MZEE.com: Knapp vier Jahre nach deinem Debüt "Ebow" hast du mit "Komplexität" nun dein zweites Album veröffentlicht. Gab es einen bestimmten Grund, warum du dir so viel Zeit gelassen hast?
Ebow: Ich habe bei meinem ersten Album einfach total viel Erfahrung gesammelt und gelernt, dass es bestimmte Dinge gibt, die ich anders machen will. Es hat für mich auch einfach etwas gedauert, herauszufinden, was ich anders machen will, wie ich das machen will und wie ich das überhaupt machen kann. Dazu kam auch, dass ich nach Wien gezogen bin und inzwischen ein anderes Plattenlabel habe. Ich hab' mein zweites Album nicht mehr nur mit Nik Le Clap produziert. Damit war da nicht mehr dieses Gefühl von: "Ich habe nur einen Produzenten und mit dem zusammen mache ich alles – wie 'ne Band." Stattdessen war ich jetzt ganz eigenständig und hab' mir rausgesucht, mit wem ich zusammenarbeite und wie es am Ende klingen soll. Ich hab' sozusagen alles eigenständig auf die Beine gestellt und das hat natürlich auch Zeit gebraucht.

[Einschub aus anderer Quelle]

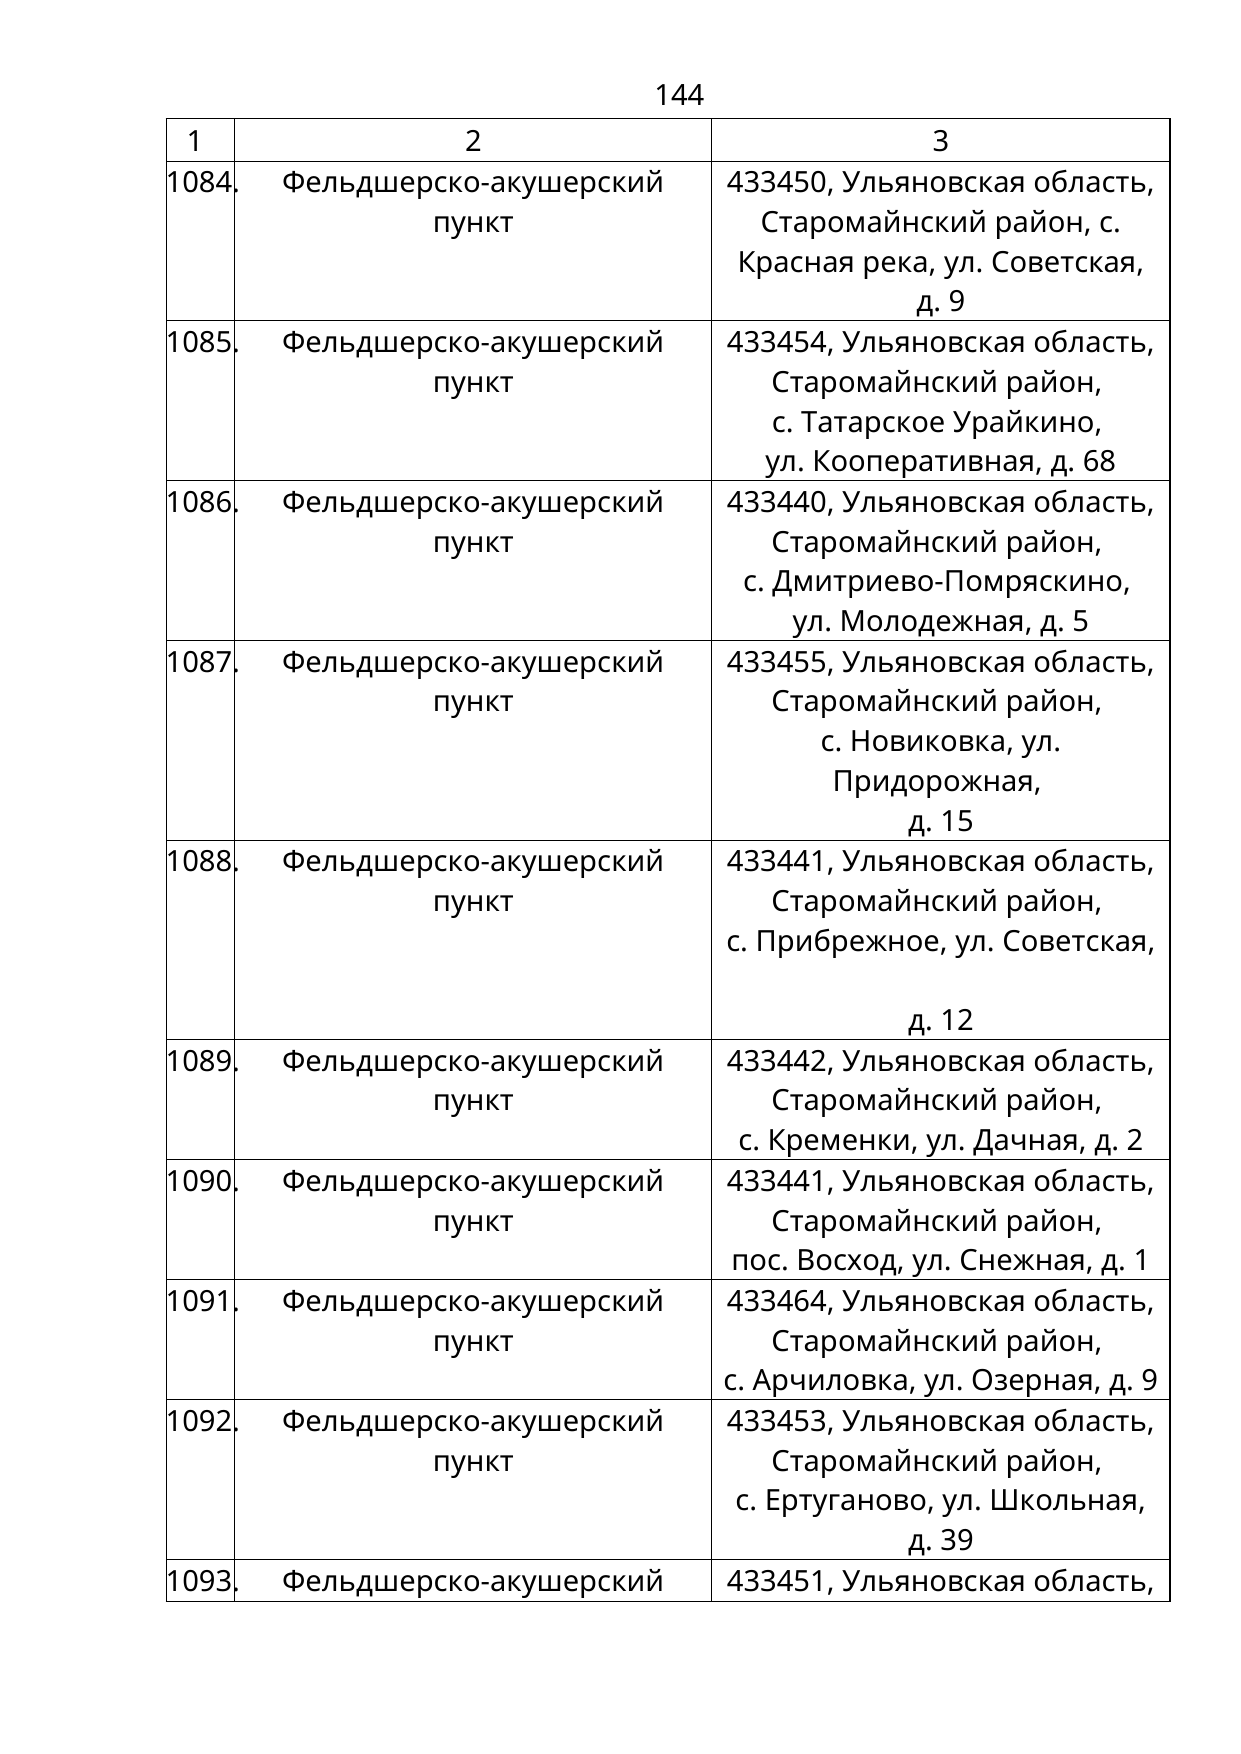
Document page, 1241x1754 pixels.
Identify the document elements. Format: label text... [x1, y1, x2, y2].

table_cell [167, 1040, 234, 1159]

MZEE.com: Entspricht "Komplexität" dann eher deiner Vorstellung von einem Album und "Ebow" war nur eine Art Ausprobieren?
Ebow: Ich glaube, "Ebow" war eine Skizze von dem, was ich eigentlich machen will.
MZEE.com: Wie eben schon angesprochen hast du diesmal mit mehreren Produzenten zusammengearbeitet. Inwieweit hat diese neue Erfahrung den Sound beeinflusst?
Ebow: Den Sound des Albums habe ich dadurch ja bewusst verändert, weil ich auch immer genau wusste, was ich mir aussuche. Im Vergleich zum ersten Album klingen die Tracks super unterschiedlich. Die Schwierigkeit lag für mich dann viel eher darin, die Einflüsse der verschiedenen Producer in Einklang zu bringen, damit das Album trotzdem wie ein Ganzes klingt. Das war eine Herausforderung für mich. Ich dachte mir schon vorher, dass es natürlich auch sein könnte, dass nichts klappt und am Ende alles eher zusammengewürfelt klingt.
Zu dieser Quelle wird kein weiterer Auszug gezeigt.